◆ TASK INSTRUCTIONS ◆
Copy word for word the part of the records that opens with the line containing "まちカドまぞくシャドウミストレス優子 抱き" and closes with the line containing "枕カバーを高価買取させていだきました！", including both of those lines.

◆ MATERIAL FOR THE TASK ◆
════════════════════
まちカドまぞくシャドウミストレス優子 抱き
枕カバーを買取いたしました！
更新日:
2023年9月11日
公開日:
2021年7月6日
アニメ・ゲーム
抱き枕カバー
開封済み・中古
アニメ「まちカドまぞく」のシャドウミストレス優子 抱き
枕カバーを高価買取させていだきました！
════════════════════
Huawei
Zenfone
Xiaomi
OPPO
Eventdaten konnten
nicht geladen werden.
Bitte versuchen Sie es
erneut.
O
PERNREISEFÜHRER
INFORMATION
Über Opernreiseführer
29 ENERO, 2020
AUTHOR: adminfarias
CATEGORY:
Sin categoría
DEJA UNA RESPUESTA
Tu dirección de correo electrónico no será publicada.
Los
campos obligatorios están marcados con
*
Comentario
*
════════════════════
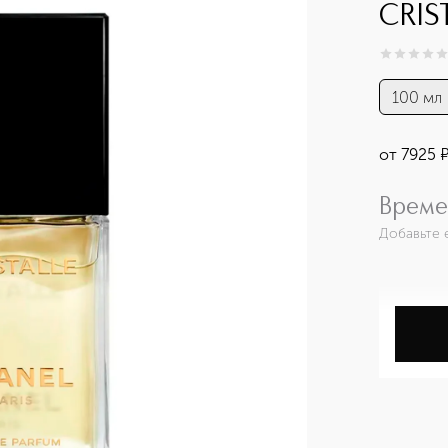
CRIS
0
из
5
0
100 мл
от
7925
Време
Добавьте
════════════════════
◆ RESPONSE TO THIS TASK ◆
まちカドまぞくシャドウミストレス優子 抱き
枕カバーを買取いたしました！
更新日:
2023年9月11日
公開日:
2021年7月6日
アニメ・ゲーム
抱き枕カバー
開封済み・中古
アニメ「まちカドまぞく」のシャドウミストレス優子 抱き
枕カバーを高価買取させていだきました！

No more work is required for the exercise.